*WORK REQUIRED*: Copy out each line containing "Hepatocellular" from the entries below.

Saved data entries
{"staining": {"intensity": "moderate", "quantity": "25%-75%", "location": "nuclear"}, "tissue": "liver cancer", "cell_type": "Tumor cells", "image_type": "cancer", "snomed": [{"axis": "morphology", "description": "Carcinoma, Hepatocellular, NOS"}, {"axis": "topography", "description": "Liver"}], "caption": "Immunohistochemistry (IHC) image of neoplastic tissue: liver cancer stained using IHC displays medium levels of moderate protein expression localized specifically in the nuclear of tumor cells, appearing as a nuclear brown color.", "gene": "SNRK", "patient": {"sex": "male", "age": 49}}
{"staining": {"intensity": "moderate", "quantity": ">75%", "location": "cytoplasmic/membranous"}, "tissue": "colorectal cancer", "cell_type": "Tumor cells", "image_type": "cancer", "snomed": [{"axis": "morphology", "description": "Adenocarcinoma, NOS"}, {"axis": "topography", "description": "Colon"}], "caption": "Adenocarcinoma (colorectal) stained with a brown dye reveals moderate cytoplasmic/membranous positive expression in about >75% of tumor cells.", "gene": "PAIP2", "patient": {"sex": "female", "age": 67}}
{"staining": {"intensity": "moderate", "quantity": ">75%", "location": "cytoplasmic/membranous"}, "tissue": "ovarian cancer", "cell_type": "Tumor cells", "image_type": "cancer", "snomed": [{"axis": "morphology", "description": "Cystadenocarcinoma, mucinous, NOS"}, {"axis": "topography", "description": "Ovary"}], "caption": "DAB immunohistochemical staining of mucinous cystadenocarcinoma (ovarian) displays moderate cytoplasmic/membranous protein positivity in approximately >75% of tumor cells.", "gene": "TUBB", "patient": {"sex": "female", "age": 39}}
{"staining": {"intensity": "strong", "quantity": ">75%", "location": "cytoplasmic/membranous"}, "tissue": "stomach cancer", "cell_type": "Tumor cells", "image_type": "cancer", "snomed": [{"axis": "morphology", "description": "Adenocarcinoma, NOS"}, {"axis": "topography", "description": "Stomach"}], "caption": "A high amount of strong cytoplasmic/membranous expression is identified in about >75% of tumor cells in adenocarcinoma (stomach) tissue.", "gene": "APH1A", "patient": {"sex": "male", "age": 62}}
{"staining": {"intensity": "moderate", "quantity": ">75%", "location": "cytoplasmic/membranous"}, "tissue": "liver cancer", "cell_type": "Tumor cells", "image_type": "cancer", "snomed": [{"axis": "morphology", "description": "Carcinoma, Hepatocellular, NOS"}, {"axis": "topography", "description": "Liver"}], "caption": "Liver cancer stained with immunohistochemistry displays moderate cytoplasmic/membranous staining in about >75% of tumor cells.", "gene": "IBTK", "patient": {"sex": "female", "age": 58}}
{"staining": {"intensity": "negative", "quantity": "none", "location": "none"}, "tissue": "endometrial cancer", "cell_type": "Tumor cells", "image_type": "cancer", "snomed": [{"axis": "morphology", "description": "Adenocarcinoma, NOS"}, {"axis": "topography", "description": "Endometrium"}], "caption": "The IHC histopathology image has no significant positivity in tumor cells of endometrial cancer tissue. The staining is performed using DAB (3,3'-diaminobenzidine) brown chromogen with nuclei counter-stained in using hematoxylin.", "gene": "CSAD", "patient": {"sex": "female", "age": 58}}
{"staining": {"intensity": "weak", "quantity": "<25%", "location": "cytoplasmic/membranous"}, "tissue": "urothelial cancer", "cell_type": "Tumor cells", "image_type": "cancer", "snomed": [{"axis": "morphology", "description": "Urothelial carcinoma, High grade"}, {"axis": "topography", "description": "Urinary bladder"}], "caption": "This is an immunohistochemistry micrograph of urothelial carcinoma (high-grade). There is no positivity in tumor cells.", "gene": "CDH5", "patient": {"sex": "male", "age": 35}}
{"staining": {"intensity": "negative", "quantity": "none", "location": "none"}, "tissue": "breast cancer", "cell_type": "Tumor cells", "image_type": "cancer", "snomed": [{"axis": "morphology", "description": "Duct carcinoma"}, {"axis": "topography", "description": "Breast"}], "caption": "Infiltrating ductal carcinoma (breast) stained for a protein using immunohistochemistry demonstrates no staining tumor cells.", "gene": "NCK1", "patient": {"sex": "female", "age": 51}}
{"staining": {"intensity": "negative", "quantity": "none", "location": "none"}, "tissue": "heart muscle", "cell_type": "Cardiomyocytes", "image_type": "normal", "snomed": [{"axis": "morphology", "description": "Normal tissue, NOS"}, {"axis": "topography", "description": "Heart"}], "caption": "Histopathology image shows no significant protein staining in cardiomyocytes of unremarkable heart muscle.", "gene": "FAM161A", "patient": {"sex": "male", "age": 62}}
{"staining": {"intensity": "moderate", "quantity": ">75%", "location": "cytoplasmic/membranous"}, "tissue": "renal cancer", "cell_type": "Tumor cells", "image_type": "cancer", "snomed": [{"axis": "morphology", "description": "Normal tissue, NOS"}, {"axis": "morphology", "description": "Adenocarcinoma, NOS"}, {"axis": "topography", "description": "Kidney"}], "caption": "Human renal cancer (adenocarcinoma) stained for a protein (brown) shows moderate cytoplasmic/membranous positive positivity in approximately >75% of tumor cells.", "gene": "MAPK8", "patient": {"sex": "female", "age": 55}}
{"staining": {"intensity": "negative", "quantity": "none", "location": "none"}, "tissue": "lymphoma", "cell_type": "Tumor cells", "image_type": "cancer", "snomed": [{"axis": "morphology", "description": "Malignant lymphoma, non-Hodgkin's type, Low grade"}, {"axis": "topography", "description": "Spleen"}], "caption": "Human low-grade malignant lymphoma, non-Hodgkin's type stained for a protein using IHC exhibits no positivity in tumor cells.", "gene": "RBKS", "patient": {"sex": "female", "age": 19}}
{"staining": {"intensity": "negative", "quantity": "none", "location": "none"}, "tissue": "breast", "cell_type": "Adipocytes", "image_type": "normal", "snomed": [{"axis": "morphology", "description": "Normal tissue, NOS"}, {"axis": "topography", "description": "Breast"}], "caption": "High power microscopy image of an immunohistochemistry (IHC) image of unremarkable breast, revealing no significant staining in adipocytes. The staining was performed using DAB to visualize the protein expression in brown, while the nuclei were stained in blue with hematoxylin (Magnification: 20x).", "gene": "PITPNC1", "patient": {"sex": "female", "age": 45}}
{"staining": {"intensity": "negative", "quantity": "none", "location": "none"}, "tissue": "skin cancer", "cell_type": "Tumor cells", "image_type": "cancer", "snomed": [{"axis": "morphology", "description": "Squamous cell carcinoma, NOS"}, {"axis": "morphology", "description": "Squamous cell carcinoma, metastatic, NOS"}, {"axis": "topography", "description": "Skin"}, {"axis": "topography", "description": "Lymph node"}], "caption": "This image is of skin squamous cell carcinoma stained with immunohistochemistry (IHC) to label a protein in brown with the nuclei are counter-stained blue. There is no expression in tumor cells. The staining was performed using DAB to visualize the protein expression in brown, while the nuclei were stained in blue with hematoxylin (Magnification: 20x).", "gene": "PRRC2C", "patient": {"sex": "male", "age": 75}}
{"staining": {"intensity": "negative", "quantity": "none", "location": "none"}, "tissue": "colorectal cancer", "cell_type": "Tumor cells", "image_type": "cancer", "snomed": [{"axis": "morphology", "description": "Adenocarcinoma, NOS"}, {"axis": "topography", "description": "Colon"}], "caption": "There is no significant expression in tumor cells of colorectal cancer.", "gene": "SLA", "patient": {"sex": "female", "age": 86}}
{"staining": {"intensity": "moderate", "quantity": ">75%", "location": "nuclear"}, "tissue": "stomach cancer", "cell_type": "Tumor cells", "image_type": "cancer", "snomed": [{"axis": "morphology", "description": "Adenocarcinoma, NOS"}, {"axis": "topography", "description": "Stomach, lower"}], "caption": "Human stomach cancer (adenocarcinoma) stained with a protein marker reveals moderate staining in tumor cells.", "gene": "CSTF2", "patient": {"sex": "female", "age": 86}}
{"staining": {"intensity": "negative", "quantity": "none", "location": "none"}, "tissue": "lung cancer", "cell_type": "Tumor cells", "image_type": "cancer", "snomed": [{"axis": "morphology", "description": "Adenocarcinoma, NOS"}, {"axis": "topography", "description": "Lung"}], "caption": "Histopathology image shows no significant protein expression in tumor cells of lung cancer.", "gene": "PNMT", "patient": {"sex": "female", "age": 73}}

*RESULT FOR THIS EXERCISE*:
{"staining": {"intensity": "moderate", "quantity": "25%-75%", "location": "nuclear"}, "tissue": "liver cancer", "cell_type": "Tumor cells", "image_type": "cancer", "snomed": [{"axis": "morphology", "description": "Carcinoma, Hepatocellular, NOS"}, {"axis": "topography", "description": "Liver"}], "caption": "Immunohistochemistry (IHC) image of neoplastic tissue: liver cancer stained using IHC displays medium levels of moderate protein expression localized specifically in the nuclear of tumor cells, appearing as a nuclear brown color.", "gene": "SNRK", "patient": {"sex": "male", "age": 49}}
{"staining": {"intensity": "moderate", "quantity": ">75%", "location": "cytoplasmic/membranous"}, "tissue": "liver cancer", "cell_type": "Tumor cells", "image_type": "cancer", "snomed": [{"axis": "morphology", "description": "Carcinoma, Hepatocellular, NOS"}, {"axis": "topography", "description": "Liver"}], "caption": "Liver cancer stained with immunohistochemistry displays moderate cytoplasmic/membranous staining in about >75% of tumor cells.", "gene": "IBTK", "patient": {"sex": "female", "age": 58}}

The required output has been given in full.